Durante os 18 dias de manifestações no Egito, os israelitas contiveram a respiração, preocupados pela possibilidade de perder, com a saída de Mubarak, um vizinho e sócio de peso na fronteira sul.

Muitos analistas israelitas temem relacionamentos muito menos cómodos ou mesmo tensos entre os dois países. É o prognóstico de Efraim Inbar, politólogo israelita:

“Se a irmandade Muçulmana ganhar as eleições, não acho que a democracia no Egipto traga paz e estabilidade”.

No Cairo, sede de Liga Árabe, Amr Moussa, secretário geral egípcio, elucidou a euronews sobre estas questões.

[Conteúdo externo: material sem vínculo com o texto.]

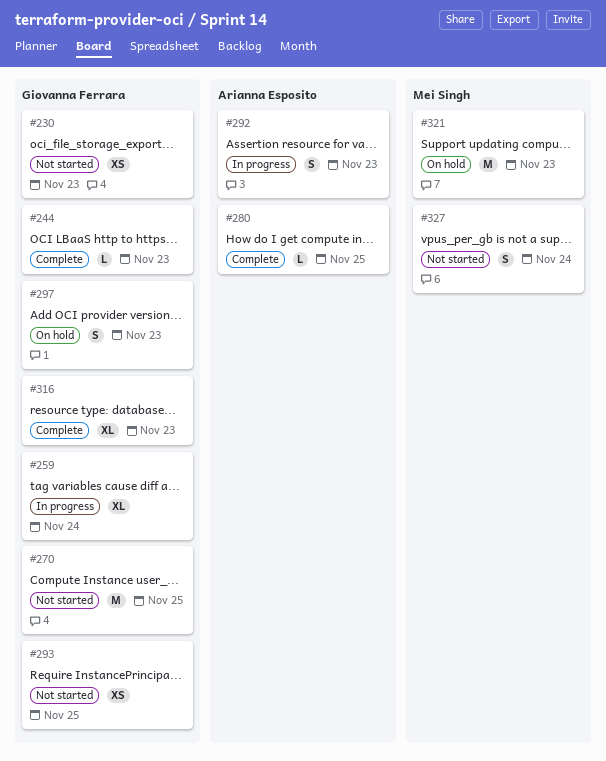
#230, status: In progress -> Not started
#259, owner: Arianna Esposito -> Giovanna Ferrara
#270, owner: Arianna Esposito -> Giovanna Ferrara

Segundo Moussa, ficou clara a manutenção dos acordos de paz com Israel com a declaração do exército egípcio. Esta é a sua resposta sobre as preocupações da possível entrada da Irmandade Muçulmana:

“Na realidade, os receios correspondem a cenários para gerar medo. Como viu claramente em todas as manifestações e nas muitas reuniões realizadas nas últimas semanas, os Irmãos Muçulmanos faziam parte de um grupo. Não vão estar numa posição de liderança. Não têm estado nem pela frente nem por tras de tudo isto, foram só uma parte entre muitas outras.”

A Irmandade Muçulmana anunciou ontem a intenção de se constituir como partido político assim que as condições permitam. Fundada em 1928, a Irmandade foi proibida mas tolerada na era de Mubarak. O movimento está profundamente enraizado na sociedade egípcia, conservadora e maioritariamente muçulmana.